Reading data
# data are available at https://github.com/tuanvnguyen/Regression-Book/blob/master/Osteo%20data.csv
df = read.csv("~/Dropbox/_Books and websites/Regression analysis (sach Viet)/Datasets for book/Osteo data.csv")
head(df)
## id lean.mass fat.mass pcfat age height weight bmi osta osteo osteo.group
## 1 1 27.98 16.49 37.09 76 156.0 45.0 18.5 6.2 2 Osteoporosis
## 2 8 29.02 27.54 48.70 54 153.0 56.0 23.9 -0.4 1 Osteopenia
## 3 21 31.72 20.65 39.43 56 158.2 51.5 20.6 0.9 1 Osteopenia
## 4 38 35.96 21.96 37.92 54 154.0 51.0 21.5 0.6 1 Osteopenia
## 5 39 35.00 26.29 42.89 60 159.5 60.0 23.6 0.0 1 Osteopenia
## 6 53 32.58 19.82 37.82 53 156.0 51.0 21.0 0.4 1 Osteopenia
# Select only continuous variables from df
df1 = df[, c("age", "height", "weight", "bmi", "lean.mass", "fat.mass", "pcfat")]
Simple correlation matrix plot using package ‘psych’
# Using function pairs.panels on df1
pairs.panels(df1)

Using package ‘corrplot’
# Calculate correlations
cor.matrix = cor(df1)
corrplot(cor.matrix, method = "circle")

corrplot(cor.matrix, method = "ellipse")

corrplot(cor.matrix, method = "pie")

corrplot.mixed(cor.matrix, lower.col = "black", number.cex = 0.7)

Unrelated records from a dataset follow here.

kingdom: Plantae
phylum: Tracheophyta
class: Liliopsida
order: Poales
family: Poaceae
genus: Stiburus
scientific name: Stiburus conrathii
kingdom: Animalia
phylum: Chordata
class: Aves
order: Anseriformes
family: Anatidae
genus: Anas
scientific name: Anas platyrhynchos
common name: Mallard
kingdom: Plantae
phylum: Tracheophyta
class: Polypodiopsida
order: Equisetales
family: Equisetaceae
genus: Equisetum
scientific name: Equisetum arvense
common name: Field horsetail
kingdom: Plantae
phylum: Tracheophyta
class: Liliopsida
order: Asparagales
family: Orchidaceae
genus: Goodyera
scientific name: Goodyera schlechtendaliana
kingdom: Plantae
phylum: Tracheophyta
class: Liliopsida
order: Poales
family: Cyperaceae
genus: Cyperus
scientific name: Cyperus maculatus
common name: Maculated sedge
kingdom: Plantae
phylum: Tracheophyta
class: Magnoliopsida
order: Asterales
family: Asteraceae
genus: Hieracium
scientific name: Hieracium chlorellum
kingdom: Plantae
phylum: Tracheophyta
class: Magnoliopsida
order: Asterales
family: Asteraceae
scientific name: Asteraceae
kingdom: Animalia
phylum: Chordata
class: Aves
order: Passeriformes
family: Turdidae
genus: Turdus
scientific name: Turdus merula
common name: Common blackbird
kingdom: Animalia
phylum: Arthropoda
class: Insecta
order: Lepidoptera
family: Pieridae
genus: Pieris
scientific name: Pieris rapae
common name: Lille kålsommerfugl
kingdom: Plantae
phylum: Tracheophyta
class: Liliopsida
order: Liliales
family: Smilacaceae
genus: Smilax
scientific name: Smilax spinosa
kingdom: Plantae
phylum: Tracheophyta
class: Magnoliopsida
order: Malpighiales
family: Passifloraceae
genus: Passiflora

Using ggpairs from package GGally
# can be used on df1, no need to calculate correlation coeff
ggpairs(df1)

# can be used for grouped data
df2 = df[, c("osteo.group", "age", "height", "weight", "bmi", "lean.mass", "fat.mass", "pcfat")]
ggpairs(df2, ggplot2::aes(colour=osteo.group))
## `stat_bin()` using `bins = 30`. Pick better value with `binwidth`.
## `stat_bin()` using `bins = 30`. Pick better value with `binwidth`.
## `stat_bin()` using `bins = 30`. Pick better value with `binwidth`.
## `stat_bin()` using `bins = 30`. Pick better value with `binwidth`.
## `stat_bin()` using `bins = 30`. Pick better value with `binwidth`.
## `stat_bin()` using `bins = 30`. Pick better value with `binwidth`.
## `stat_bin()` using `bins = 30`. Pick better value with `binwidth`.